> Page text:
Cryptocurrency taxation and compliance in Armenia

Cryptocurrency in Armenia: Navigating the Digital Financial Landscape

In this article:

Armenia adopted a comprehensive Law on Crypto-Assets (HO-159-N) on 29 May 2025, effective 4 July 2025, creating one of the region’s most structured regulatory frameworks for digital assets. Modeled on the EU’s MiCA regulation, the law establishes licensing requirements for crypto-asset service providers (CASPs), defines tax treatment for individuals and businesses, and integrates crypto activities into the country’s AML/CFT regime. The Central Bank of Armenia (CBA) issued its full implementing package — Regulations 7/01 through 7/05 — effective 31 January 2026.

This guide covers everything you need to know about cryptocurrency taxation, licensing, and compliance in Armenia as of April 2026, with all facts sourced from primary legislation and CBA regulations.

At a glance

Core statute Law on Crypto-Assets (HO-159-N), adopted 29.05.2025
Regulator Central Bank of Armenia (CBA)
Individual crypto gains 0% tax on standard crypto-asset trading
Mining & staking rewards 1% income tax on alienation
NFT alienation 1% income tax
Corporate crypto profits 18% profit tax
VAT on crypto alienation Exempt (Art. 64)
Exchange license capital AMD 70,000,000 (~$182K)
Transition deadline Full CBA licensing by 31.01.2027
Crypto as legal tender No — payment with crypto is prohibited

Armenia’s crypto-asset legal framework

The Law on Crypto-Assets defines a “crypto-asset” as property with inherent value or rights-certifying capabilities that can be transferred and stored exclusively through decentralized ledger technology. The definition covers utility tokens, payment tokens, and asset-referenced tokens, while explicitly excluding tokens that qualify as securities, derivatives, fund shares, or bank deposits under existing financial law.

The CBA is the sole supervisory authority. Any entity providing crypto-asset services in Armenia must be organized as an LLC or JSC and licensed by the CBA. Regulated services include operating a trading platform, custody, own-account dealing, client-account dealing, order reception and transmission, placement, portfolio management, advice, and transfer.

Commercial banks cannot provide crypto-asset services directly — they must establish, capitalize, and separately license an independent legal entity. Legacy operators active as of 4 July 2025 may continue during a grandfathering period but must achieve full CBA licensing by 31 January 2027. As of April 2026, 12 entities appear on the CBA’s published transitional list, including Coin Exchange, Skylabs Technologies, Bitcoin.am, Payin, and Bncex. No major international exchanges (Binance, Bybit) are registered.

> Supplied material:

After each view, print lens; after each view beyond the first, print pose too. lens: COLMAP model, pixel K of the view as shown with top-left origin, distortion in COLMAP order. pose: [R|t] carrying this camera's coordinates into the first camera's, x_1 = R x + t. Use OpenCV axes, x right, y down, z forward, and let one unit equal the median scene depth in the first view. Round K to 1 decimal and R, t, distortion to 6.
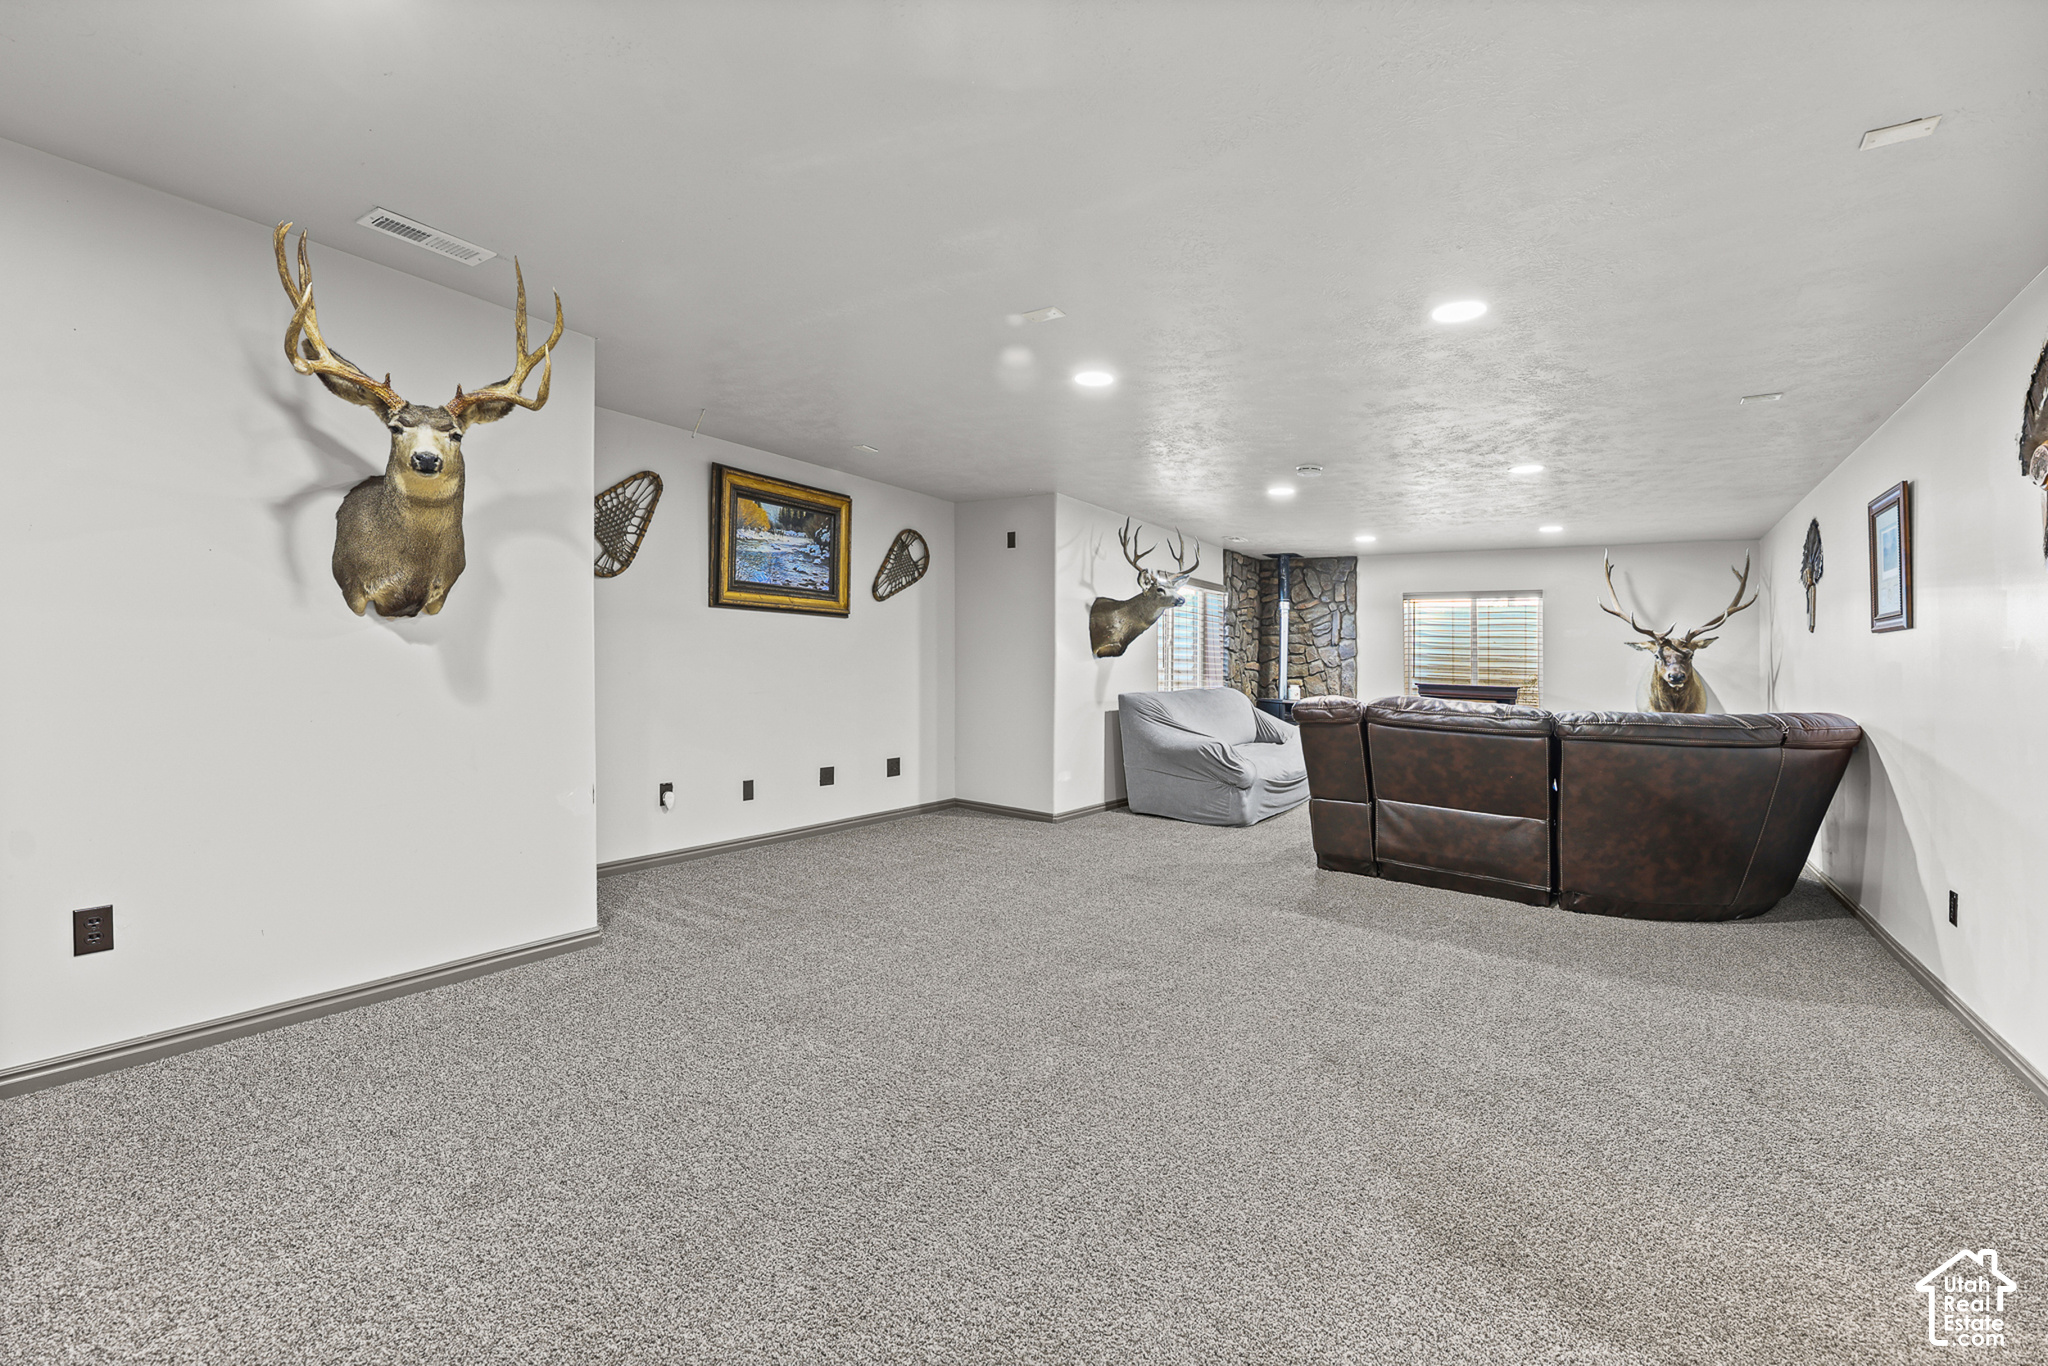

> Study questions:
**A)** Using the Armenia crypto guide above, say whether each statement agrees with it: (i) the Law on Crypto-Assets took effect on 4 July 2025; (ii) commercial banks may provide crypto-asset services directly; (iii) corporate crypto profits are taxed at 18%. Answer yes or no for each and quote the words that decide it.
**B)** Write the next part of the Armenia crypto guide above, picking up after its last sentence.

> Task-by-task results:
**A)**
(i) Yes: "adopted a comprehensive Law on Crypto-Assets (HO-159-N) on 29 May 2025, effective 4 July 2025"
(ii) No: "Commercial banks cannot provide crypto-asset services directly"
(iii) Yes: "Corporate crypto profits 18% profit tax"

**B)**
How cryptocurrency is taxed in Armenia

Armenia’s Tax Code was amended on 29 May 2025 (HO-175-N) to create a clear, tiered tax regime for crypto-assets. The rates depend on who is trading and what type of asset is involved.

Individual retail trading — 0% capital gains

Non-entrepreneurial individuals pay no tax on gains from standard crypto-asset trading. Armenia’s territorial tax system also means that foreign-exchange activity by expats is generally not treated as Armenian-source income. This makes Armenia one of the most favorable jurisdictions in the region for individual crypto investors.

Mining, staking, and NFTs — 1% income tax

A reduced 1% income tax applies on alienation of: (a) crypto-assets automatically created as rewards for distributed-ledger maintenance or transaction validation (mining and staking); and (b) unique, non-fungible crypto-assets (NFTs). This rate applies under Tax Code Art. 150, Part 9.1.

Corporate and business-level trading — 18% profit tax

Legal entities and individuals whose trading crosses business-activity thresholds pay the standard 18% profit tax on crypto-derived profits. Importantly, crypto losses cannot be deducted against other business income (Art. 113). CASPs are also barred from simplified, turnover, or micro-enterprise tax regimes.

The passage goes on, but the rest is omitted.